### INSTRUCTION
Whenever a line carries the word "Berlin", pull it out of the entries.

### THE INPUT
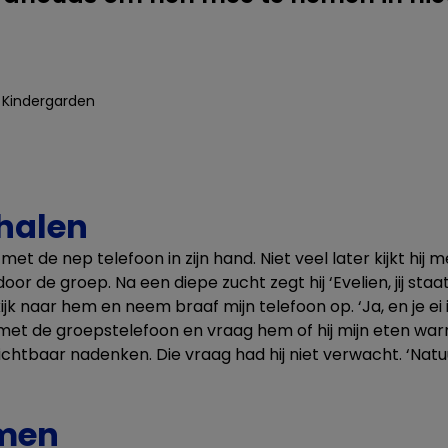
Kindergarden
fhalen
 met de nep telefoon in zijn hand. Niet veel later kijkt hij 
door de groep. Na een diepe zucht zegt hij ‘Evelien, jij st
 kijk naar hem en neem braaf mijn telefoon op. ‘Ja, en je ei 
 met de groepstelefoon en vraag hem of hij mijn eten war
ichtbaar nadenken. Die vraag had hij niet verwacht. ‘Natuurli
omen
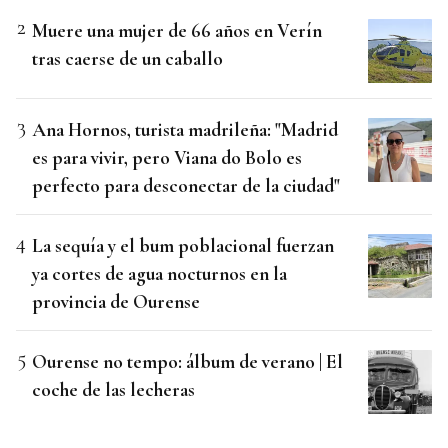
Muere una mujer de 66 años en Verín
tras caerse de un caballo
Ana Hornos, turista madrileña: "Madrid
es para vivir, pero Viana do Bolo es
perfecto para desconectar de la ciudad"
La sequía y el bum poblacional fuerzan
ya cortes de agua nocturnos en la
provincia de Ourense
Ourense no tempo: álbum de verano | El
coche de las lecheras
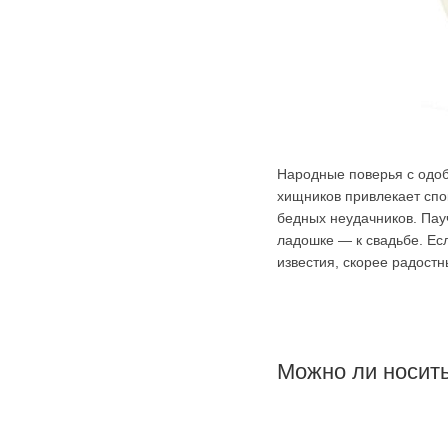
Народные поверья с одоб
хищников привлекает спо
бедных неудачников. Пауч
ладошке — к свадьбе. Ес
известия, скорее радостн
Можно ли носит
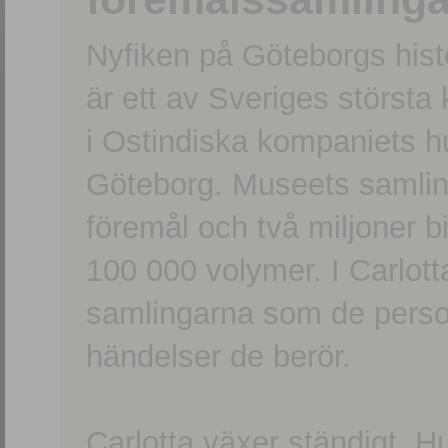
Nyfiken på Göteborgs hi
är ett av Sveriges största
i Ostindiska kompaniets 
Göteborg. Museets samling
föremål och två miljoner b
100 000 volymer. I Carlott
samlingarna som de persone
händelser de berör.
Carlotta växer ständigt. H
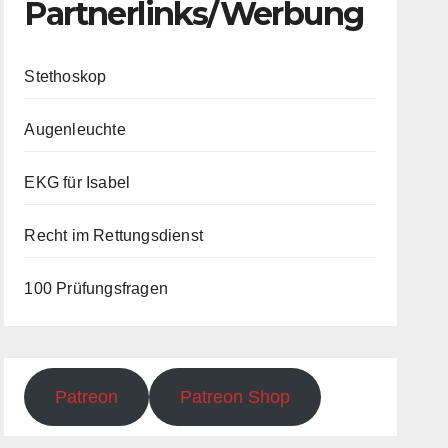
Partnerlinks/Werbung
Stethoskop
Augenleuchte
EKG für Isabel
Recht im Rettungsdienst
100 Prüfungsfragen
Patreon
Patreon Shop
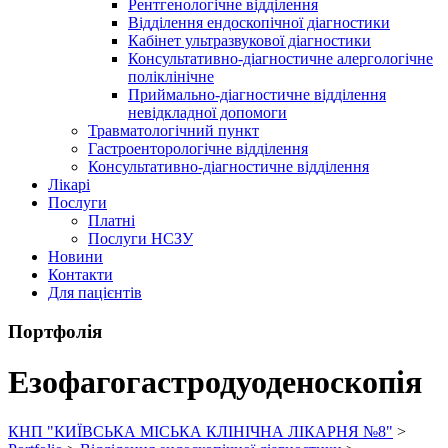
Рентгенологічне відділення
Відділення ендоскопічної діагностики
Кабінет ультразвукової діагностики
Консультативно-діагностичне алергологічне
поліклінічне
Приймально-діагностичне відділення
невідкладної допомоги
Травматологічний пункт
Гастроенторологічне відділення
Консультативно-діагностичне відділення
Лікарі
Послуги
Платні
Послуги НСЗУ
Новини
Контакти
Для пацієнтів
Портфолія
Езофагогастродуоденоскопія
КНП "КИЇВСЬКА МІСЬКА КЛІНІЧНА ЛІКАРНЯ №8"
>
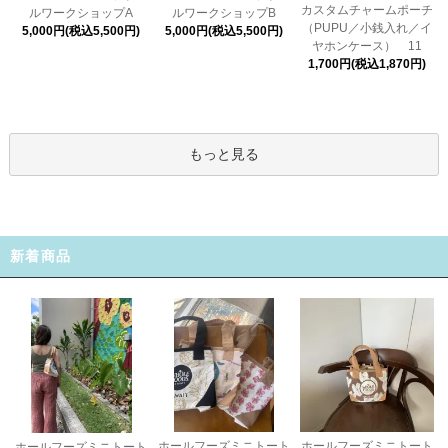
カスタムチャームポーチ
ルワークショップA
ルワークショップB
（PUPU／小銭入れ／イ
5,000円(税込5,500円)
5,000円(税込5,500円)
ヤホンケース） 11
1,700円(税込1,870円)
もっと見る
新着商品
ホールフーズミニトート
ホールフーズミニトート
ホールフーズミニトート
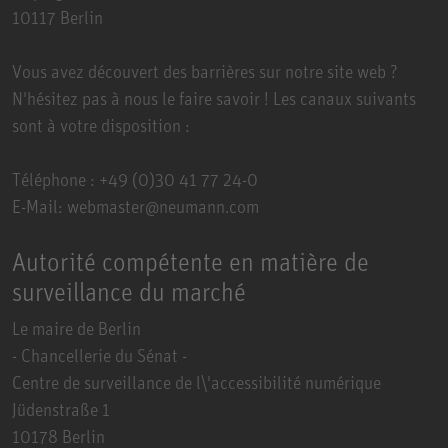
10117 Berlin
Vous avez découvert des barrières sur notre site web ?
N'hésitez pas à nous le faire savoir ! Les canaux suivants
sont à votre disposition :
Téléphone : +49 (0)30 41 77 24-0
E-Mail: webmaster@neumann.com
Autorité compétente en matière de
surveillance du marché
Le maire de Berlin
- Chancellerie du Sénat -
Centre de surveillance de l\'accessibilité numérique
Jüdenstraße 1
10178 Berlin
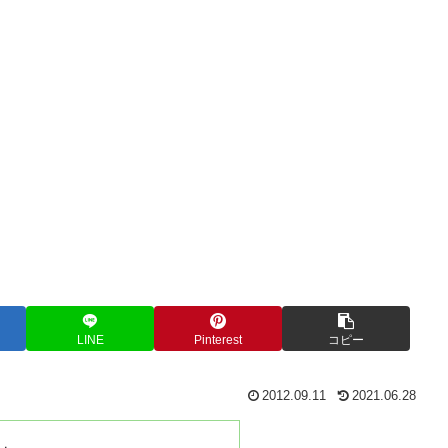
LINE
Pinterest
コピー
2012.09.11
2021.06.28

### SOLUTION TO THIS PROBLEM
10117 Berlin
Le maire de Berlin
10178 Berlin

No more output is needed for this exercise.